We chose to simply put this in the login script, but I’m sure you could find a way to run it before every launch if you’re really obsessed. I’ll leave that part up to you, but if you need some help, leave a comment!


  1. Clem Kuns says:

    Now THIS is the good stuff I like to hear about! Good tip JW.

  2. Matt Stachoni says:


    There are a few minor errors to note in this post.

    First, the ARG file is definitely NOT a “tweaked out Registry file.” An .ARG file looks a lot like a .reg file, but they are not equal and cannot be used interchangeably.

    An .ARG differs from a .REG in three very distinct and important ways:

    1. It references “logical” paths to files and folders which are defined elsewhere, either in Windows or in the Registry. For example, a quick glance at an .ARG in a text editor will list folders like “%UserProfileFolder%,” “%InstallFolder%,” “%LocalRootFolder%” and “%RoamableRootFolder%” and so on.

    If you check the same value in the Registry Editor, you will find many of these paths are evaluated out as the actual paths, not these logical ones. Some logical paths point to paths which then also contain logical paths as well.

    When C3D (or any AutoCAD vertical product) imports an ARG file (using the /p switch or through Options > Profiles), it translates most of these logical paths into hard coded ones; e.g., %UserProfileFolder% becomes “C:\Users\Bob,” which is then written into memory and the Registry and is shown in Options > Files.

    When a profile is exported to .ARG, C3D again translates these hard coded paths back out to their logical paths.

    This mechanism is how an .ARG file can be portable across users and operating systems.

    2. The .ARG file also contains XML code at the end of the file, which defines the status of your tool palette, ribbon, and other UI elements.

    3. Given the previous two items, if you simply rename an .ARG to a .REG and import it, you will most likely have a huge mess on your hands, as Windows will not try to translate something like “%RoamableRootFolder%” into anything meaningful. And the XML will simply be ignored.

    As far as ensuring the correct profile is used, an easier method may be to simply rename the current profile in Options > Profiles. This also renames the Registry key under which the profile itself is stored. Then, get out of C3D, and relaunch it using the desktop icon which points to the correct profile using the /p switch.

    Because that profile no longer exists in the Registry, C3D will re-import it from the .ARG file.


    • Nice essay Matt, I’m still not paying you per word!

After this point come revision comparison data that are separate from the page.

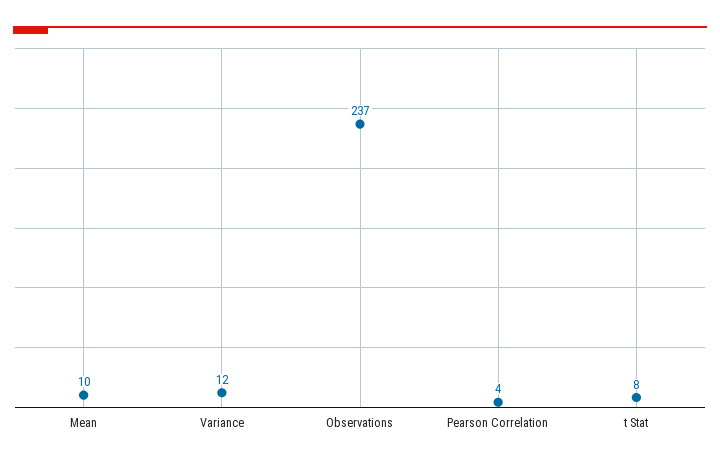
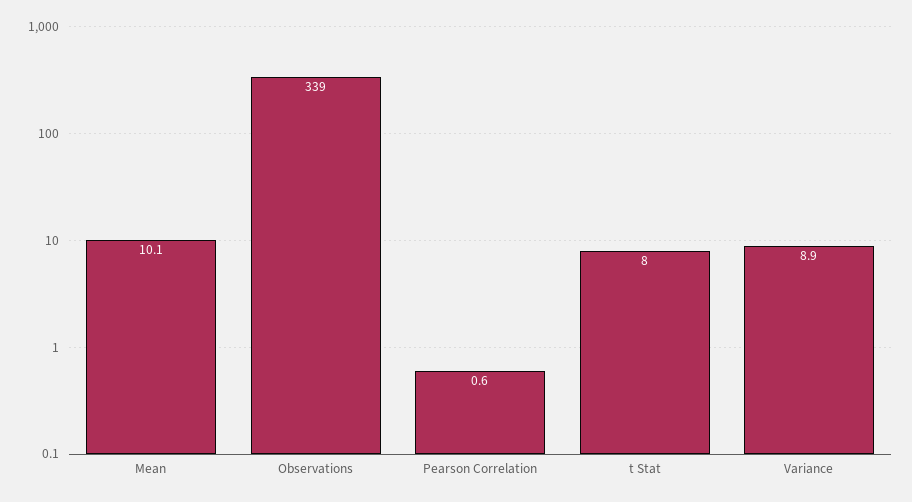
  {
    "Mean": 10.1,
-   "Variance": 12,
+   "Variance": 8.9,
-   "Observations": 237,
+   "Observations": 339,
-   "Pearson Correlation": 4,
+   "Pearson Correlation": 0.6,
    "t Stat": 8
  }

      While you definitely have the details correct, I’d still say tweaked out is close enough for the casual user, much as a .doc is a tweaked out text file. It wasn’t meant to be a hardcore, rename and double-click kind of comparison.

      On your last point, I’d agree, but this is for IT guys that don’t want to touch the machine, or the Acad environment really. While you could put in a nice reactor to rename the profile as part of exiting, I like this better in that it’s damned hard to circumvent by the user, especially if IT controls the launching mechanism as they do in a ProjectWise environment.

      • Matt Stachoni says:

        Hee hee, yeah, I don’t write ’em short and sweet!

        I guess my main point was to warn anyone from renaming an .arg to a .reg which can have really, really, really bad results – DAMHIKT :). I’ve also noticed that Autodesk’s handling of how things get written to .arg files changes from release to release.

        And from one gearhead to another, I personally prefer the scripting route myself, for the same reasons you mention – that I can remotely fix a user’s profile problems with very little effort.